Things to do:
(1) Update the debtor-in-possession glossary entry by writing out its part from "Author: Rani Thakur" up to and including "Financial Accounting Intern.", with "Financial Research Analyst" replaced by "Equity Research Analyst".
(2) Reproduce the records word for word, from their first line up to and including the line with "Atualmente estou estudando".
[Passage to read]
Debtor in Possession (DIP)

A business or individual that has filed for bankruptcy protection under Chapter 11 of the Bankruptcy Code and still owns the assets over which creditors maintain a lawful right, typically through a lien or other security interest.

Author: Rani Thakur
Rani Thakur
Rani Thakur
Rani Thakur is an Economics Honours student at Delhi Technological University, skilled in finance, economics, research, and analytics. She has interned as a Financial Research Analyst, Business Growth Intern, and Financial Accounting Intern.
Reviewed By: Himanshu Singh
Himanshu Singh
Himanshu Singh
Investment Banking | Private Equity

Prior to joining UBS as an Investment Banker, Himanshu worked as an Investment Associate for Exin Capital Partners Limited, participating in all aspects of the investment process, including identifying new investment opportunities, detailed due diligence, financial modeling & LBO valuation and presenting investment recommendations internally.

Himanshu holds an MBA in Finance from the Indian Institute of Management and a Bachelor of Engineering from Netaji Subhas Institute of Technology.

Last Updated:January 13, 2024

What Is a Debtor in Possession (DIP)?

A debtor in possession (DIP) refers to a business or individual that has filed for bankruptcy protection under Chapter 11 of the Bankruptcy Code and still owns the assets over which creditors maintain a lawful right, typically through a lien or other security interest.
[/Passage to read]
[Provided data]
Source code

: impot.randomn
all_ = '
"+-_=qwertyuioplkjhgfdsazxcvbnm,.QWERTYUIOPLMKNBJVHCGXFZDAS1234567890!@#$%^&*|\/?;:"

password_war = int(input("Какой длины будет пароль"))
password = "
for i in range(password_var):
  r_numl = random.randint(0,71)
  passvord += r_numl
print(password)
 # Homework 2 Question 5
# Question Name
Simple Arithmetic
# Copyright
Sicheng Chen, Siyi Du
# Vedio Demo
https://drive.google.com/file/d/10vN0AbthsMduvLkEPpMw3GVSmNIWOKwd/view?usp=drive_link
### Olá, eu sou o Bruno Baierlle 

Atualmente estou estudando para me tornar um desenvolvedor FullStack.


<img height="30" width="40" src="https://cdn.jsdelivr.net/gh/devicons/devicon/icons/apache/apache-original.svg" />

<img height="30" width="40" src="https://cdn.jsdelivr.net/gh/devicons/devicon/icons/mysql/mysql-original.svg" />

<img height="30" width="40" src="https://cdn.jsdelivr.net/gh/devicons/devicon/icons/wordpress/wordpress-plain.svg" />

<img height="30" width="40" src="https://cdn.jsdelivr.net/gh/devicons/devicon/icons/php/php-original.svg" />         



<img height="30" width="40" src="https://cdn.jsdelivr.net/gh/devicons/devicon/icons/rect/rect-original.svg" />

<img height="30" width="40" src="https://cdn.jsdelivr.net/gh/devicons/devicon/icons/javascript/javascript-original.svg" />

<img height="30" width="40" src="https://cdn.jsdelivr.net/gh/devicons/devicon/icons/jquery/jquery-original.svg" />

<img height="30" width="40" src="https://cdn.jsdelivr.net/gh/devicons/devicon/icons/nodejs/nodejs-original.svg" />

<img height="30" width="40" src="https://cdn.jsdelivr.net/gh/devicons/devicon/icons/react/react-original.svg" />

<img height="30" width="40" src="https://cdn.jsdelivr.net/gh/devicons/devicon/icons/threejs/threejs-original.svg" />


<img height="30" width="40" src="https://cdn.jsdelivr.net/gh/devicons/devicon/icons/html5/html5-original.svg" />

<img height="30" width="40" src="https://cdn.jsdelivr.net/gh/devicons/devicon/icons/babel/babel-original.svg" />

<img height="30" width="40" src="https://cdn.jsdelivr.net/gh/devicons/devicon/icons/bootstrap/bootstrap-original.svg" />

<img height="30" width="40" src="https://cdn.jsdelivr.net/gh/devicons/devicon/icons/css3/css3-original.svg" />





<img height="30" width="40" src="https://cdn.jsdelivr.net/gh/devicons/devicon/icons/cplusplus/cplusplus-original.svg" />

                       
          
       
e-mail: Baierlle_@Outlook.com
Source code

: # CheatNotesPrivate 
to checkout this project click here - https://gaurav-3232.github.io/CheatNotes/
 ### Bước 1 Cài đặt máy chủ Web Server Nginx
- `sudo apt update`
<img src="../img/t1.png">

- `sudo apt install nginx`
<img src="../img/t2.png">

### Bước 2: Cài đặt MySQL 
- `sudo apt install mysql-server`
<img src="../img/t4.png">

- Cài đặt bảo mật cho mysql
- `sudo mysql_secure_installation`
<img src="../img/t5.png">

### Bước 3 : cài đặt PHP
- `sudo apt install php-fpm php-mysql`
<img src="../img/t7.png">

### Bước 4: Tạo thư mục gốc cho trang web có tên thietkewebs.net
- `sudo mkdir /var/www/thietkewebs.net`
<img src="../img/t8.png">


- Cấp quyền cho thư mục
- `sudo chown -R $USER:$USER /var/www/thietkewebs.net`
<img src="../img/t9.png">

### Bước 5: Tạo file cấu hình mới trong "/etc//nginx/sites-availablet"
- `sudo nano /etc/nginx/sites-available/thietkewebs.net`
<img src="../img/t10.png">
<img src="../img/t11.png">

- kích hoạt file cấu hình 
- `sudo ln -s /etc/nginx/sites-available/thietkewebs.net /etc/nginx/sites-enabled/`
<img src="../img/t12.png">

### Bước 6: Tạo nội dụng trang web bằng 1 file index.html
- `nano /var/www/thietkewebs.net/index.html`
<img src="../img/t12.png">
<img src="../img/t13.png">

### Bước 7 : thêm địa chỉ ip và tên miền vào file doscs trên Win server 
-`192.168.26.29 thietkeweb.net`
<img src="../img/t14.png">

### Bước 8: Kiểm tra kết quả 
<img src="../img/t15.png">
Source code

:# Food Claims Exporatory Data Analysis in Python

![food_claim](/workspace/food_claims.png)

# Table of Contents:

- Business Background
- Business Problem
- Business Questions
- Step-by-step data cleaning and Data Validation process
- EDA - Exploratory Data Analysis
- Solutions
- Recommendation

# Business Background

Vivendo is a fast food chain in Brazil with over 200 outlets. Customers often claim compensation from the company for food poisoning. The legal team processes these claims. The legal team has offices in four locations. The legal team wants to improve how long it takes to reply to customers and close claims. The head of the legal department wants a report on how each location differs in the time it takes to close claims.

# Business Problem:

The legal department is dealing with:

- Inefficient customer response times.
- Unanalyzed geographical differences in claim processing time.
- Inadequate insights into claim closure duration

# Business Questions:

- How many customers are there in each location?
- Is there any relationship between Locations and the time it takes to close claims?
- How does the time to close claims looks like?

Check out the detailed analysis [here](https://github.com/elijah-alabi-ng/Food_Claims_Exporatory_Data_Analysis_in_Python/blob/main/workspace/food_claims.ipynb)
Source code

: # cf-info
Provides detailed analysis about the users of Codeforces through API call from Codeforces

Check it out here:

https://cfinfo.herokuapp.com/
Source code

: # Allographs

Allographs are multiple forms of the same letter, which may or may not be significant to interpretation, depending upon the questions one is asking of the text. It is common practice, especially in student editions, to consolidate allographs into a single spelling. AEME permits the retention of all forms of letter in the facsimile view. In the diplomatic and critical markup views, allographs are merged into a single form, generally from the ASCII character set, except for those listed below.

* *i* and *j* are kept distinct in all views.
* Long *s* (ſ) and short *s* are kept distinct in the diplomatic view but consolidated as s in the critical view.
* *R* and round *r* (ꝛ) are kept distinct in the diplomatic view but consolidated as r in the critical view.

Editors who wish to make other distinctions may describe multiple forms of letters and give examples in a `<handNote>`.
[/Provided data]
Exercise solutions:
(1)
Author: Rani Thakur
Rani Thakur
Rani Thakur
Rani Thakur is an Economics Honours student at Delhi Technological University, skilled in finance, economics, research, and analytics. She has interned as a Equity Research Analyst, Business Growth Intern, and Financial Accounting Intern.

(2)
Source code

: impot.randomn
all_ = '
"+-_=qwertyuioplkjhgfdsazxcvbnm,.QWERTYUIOPLMKNBJVHCGXFZDAS1234567890!@#$%^&*|\/?;:"

password_war = int(input("Какой длины будет пароль"))
password = "
for i in range(password_var):
  r_numl = random.randint(0,71)
  passvord += r_numl
print(password)
 # Homework 2 Question 5
# Question Name
Simple Arithmetic
# Copyright
Sicheng Chen, Siyi Du
# Vedio Demo
https://drive.google.com/file/d/10vN0AbthsMduvLkEPpMw3GVSmNIWOKwd/view?usp=drive_link
### Olá, eu sou o Bruno Baierlle 

Atualmente estou estudando para me tornar um desenvolvedor FullStack.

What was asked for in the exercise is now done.